When we were together I felt relaxed which is something I don’t do easily, letting my guard down. It is not easy for most females to just feel free, and that is because there are more men than women living on the street. We became close and that made the guys angry. Whenever a male or group of men came past us sitting on the bench, comments were made and sometimes they would take out a knife to try and scare me and let me know that I was asking for trouble if Michelle and me were involved. Usually we laughed it off, but it got worse.
We just connected as if we had known each other for years, and so are friendship began. We both loved laughing, and were not as bitter or full of misery as others around us. I decided that she would be my muse, and a portrait that I drew of her was quickly bought. That day I realized that I could make money from drawing.

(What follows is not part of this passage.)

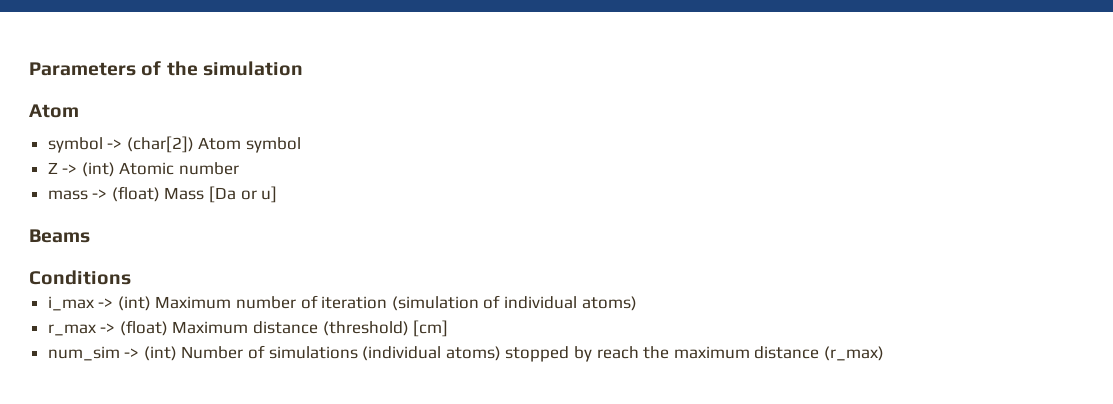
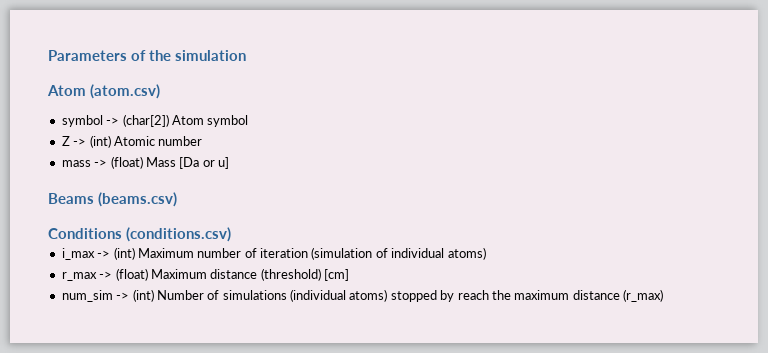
(79, 111) none -> [90,84,160,99] (atom.csv)
(90, 236) none -> [98,192,177,207] (beams.csv)
(131, 277) none -> [126,227,231,242] (conditions.csv)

“Chuma Somdaka fled prejudice to live on a park bench. Now her art keeps her whole”.
An article written by Alexander Matthews, which was also featured in the Sunday Times.
Source: Portrait of an artist without a home
I have forgiven my past but I will never forget it, and I am still looking forward to healing properly. I am now able to share a part of my life that I was ashamed of, that I was running from, and that made me want to die. I am grateful that I am alive and will continue to use my strength to survive with the need to use substances to numb the pain.
I hate the word ‘lesbian’. Everyone knows that I dress mostly in men’s clothes, but it doesn’t mean that I want to me a man. I love my female body, and I’m also attracted to women. I dated a few boys when I was a teenager, but struggled with intimacy. My close friends and my mother knew this, but nobody said anything. I didn’t do anything until I was dating a guy called Luthando – probably the only guy I’ve ever had feelings for – who was handsome and clever. My mother told me to stop what I was doing because I’ll end up hurting him and he didn’t deserve it.
I have been struggling with guilt and feeling that I’m a fake in relationships, even with friends. So much of this has to do with my rape, and the feelings that I have towards my stepfather. I don’t hate him, but I still need to heal. I believe that I’ve always been gay, even though there have been people who have tried to make me suppress it or destroy my being who I am.
I met Tumi a year ago and we became close friends. She often lives here with me on the street. She sometimes go home and stays for few days but is always back. She shoplifts to support her heroin habit. She has been on it for almost 10 years and has been arrested three times since we became friends.
Tumi is a mother too. She has a teenage son who lives with her mother in Khayelitsha. She is also staying there at the moment because she recently came out of prison after being arrested two months ago. Last week she came to see me and tell me about what happened, and said that she thought it best that after speaking to me she should going straight home. Guess what? She did the opposite and went back to using. She looked so clean and healthy and had gained weight during her time in prison.
She sat with me so that I could do another portrait of her. I’m not happy about her smoking, but she is as stubborn as I am and there’s nothing I nor any one else can do to make her stop. Her words are “I am a heroin addict and that’s my drug of choice and it wont change”. Thats how we left things this morning and I’m worried but at the same time pissed off.